# The Birds...



## Johnny Thunder (Feb 24, 2006)

*Vultures lay siege to Amazon jungle city Mon Aug 21, 8:31 AM ET*

Hundreds of vultures have swarmed the airport of the biggest city in Peru's Amazon jungle, putting planes at risk and threatening to cut off the city of more than 400,000 people from the rest of the country.

The birds already have forced the airport in Iquitos -- a popular tourist destination that can only be reached from the capital Lima by air -- to shut down eight hours a day, said Aurelio Crovetto, head of Peru's state-run airport authority.
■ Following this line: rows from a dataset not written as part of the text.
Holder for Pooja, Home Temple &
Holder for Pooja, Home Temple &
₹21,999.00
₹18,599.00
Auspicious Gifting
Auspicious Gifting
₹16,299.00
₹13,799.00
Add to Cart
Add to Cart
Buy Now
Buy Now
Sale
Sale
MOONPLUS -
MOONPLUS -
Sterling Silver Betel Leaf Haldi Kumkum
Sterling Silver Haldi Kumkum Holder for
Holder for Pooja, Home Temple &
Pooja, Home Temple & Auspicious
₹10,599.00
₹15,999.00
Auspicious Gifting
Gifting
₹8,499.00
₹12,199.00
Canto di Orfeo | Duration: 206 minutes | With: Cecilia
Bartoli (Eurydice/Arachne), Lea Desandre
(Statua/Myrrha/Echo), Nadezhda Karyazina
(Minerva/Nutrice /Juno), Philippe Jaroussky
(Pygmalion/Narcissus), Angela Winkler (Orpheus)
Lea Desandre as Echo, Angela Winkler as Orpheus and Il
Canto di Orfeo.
"One of these birds only has to bump into a plane and the effect could be devastating," he said. "If one gets into an engine, it will destroy it, the motor will stop and the plane will come down."

Set on the banks of an Amazon River tributary, Iquitos is one of the world's largest cities inaccessible by road.
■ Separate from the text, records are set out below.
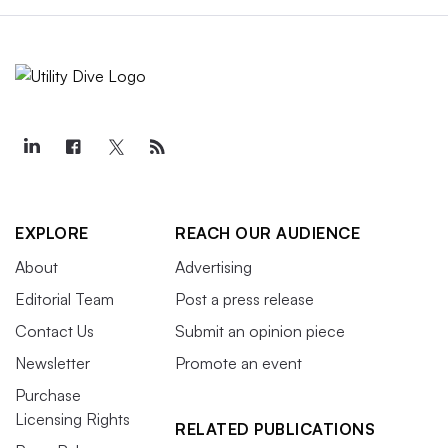
EXPLORE
REACH OUR AUDIENCE
About
Advertising
Editorial Team
Post a press release
Contact Us
Submit an opinion piece
Newsletter
Promote an event
Purchase
Licensing Rights
RELATED PUBLICATIONS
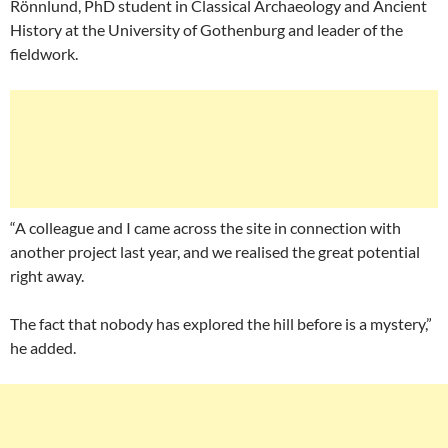
Rönnlund, PhD student in Classical Archaeology and Ancient
History at the University of Gothenburg and leader of the
fieldwork.
“A colleague and I came across the site in connection with
another project last year, and we realised the great potential
right away.
The fact that nobody has explored the hill before is a mystery,”
he added.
The vultures became a problem when migration swelled Iquitos' population and extra trash pushed the edge of a garbage dump, which attract the birds, closer to the airport.

The vultures have collided with planes at least 19 times since 2002, according to the airport authority. Photographs show engine parts and wing flaps mangled by avian encounters.
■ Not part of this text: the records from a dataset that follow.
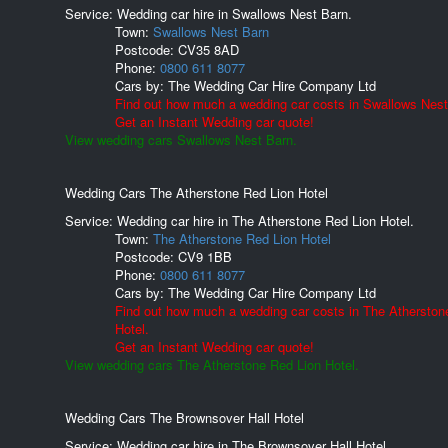
Service: Wedding car hire in Swallows Nest Barn.
Town:
Swallows Nest Barn
Postcode:
CV35 8AD
Phone:
0800 611 8077
Cars by:
The Wedding Car Hire Company Ltd
Find out how much a wedding car costs in Swallows Nest
Get an Instant Wedding car quote!
View wedding cars Swallows Nest Barn.
Wedding Cars The Atherstone Red Lion Hotel
Service: Wedding car hire in The Atherstone Red Lion Hotel.
Town:
The Atherstone Red Lion Hotel
Postcode:
CV9 1BB
Phone:
0800 611 8077
Cars by:
The Wedding Car Hire Company Ltd
Find out how much a wedding car costs in The Atherston
Hotel.
Get an Instant Wedding car quote!
View wedding cars The Atherstone Red Lion Hotel.
Wedding Cars The Brownsover Hall Hotel
Service: Wedding car hire in The Brownsover Hall Hotel.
The airport authority blames local officials, whom they say have ignored nearly a decade of complaints about the dump. But the city's mayor says airport operators should be better equipped to scare away the vultures.

Peru's commerce and tourism minister has referred to the situation as "surreal" and promised action.


----------



## writer93 (Aug 29, 2006)

Gosh! Great find johnnythunder! This seems like a pretty big problem.


----------